Poser, c'est être un instrument de l'Art, comme le crayon ou le pinceau.
Poser, c'est se mettre à nu et apprendre à se connaître.
Poser, c'est souffrir aussi, tenir l'immobilité fragile de sa main, résister aux minutes qui passent sur son corps, faire taire les tremblements, et s'écouter.
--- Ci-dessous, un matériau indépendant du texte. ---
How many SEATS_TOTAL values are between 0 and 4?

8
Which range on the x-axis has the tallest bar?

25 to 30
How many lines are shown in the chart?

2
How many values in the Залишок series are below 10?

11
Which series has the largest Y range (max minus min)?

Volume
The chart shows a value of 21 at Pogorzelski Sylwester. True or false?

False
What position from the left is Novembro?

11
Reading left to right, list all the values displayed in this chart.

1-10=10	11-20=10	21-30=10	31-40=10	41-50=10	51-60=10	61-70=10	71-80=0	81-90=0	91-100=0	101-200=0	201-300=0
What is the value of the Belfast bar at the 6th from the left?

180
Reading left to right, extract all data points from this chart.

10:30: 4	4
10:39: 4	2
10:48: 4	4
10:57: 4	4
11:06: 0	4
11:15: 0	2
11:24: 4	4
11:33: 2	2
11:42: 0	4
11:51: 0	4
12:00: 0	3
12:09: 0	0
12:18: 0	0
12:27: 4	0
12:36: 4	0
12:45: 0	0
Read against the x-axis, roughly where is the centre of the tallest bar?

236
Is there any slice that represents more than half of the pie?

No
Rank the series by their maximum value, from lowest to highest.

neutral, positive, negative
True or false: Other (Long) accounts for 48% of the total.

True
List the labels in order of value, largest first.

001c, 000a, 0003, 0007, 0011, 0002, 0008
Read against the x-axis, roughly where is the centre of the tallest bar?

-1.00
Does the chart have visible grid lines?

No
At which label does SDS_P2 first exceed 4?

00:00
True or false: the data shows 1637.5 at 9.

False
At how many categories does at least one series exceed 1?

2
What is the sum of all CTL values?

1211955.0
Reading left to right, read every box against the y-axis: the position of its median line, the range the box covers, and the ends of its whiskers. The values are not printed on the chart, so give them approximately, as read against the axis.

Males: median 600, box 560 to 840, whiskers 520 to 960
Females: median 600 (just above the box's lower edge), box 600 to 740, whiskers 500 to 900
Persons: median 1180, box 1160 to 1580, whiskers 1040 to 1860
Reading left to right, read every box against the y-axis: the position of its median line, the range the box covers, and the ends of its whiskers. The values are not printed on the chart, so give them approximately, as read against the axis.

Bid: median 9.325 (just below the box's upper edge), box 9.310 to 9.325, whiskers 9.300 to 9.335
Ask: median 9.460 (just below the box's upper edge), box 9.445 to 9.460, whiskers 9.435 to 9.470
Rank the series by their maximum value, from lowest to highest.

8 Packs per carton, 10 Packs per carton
Poser, c'est offrir sa nudité à l'œil et au papier,
C'est devenir immortelle.
Appoline Marie HUIN





Petit mot aux modèles
D'abord j'observe le modèle, mais ce n'est pas simple, parce que je m'identifie à lui. J'évacuer une peur ou une angoisse, mais heureusement cela ne dure pas.
Ensuite un trait, le plus long possible, une tache, j'évite  de gommer, et ne pas me tromper dans les proportions.
Que ce passe t'il, ce trait et cette tache sur la feuille blanche, ce n'est pas seulement reproduire : C'est une communication avec moi et surtout  une communication avec le modèle.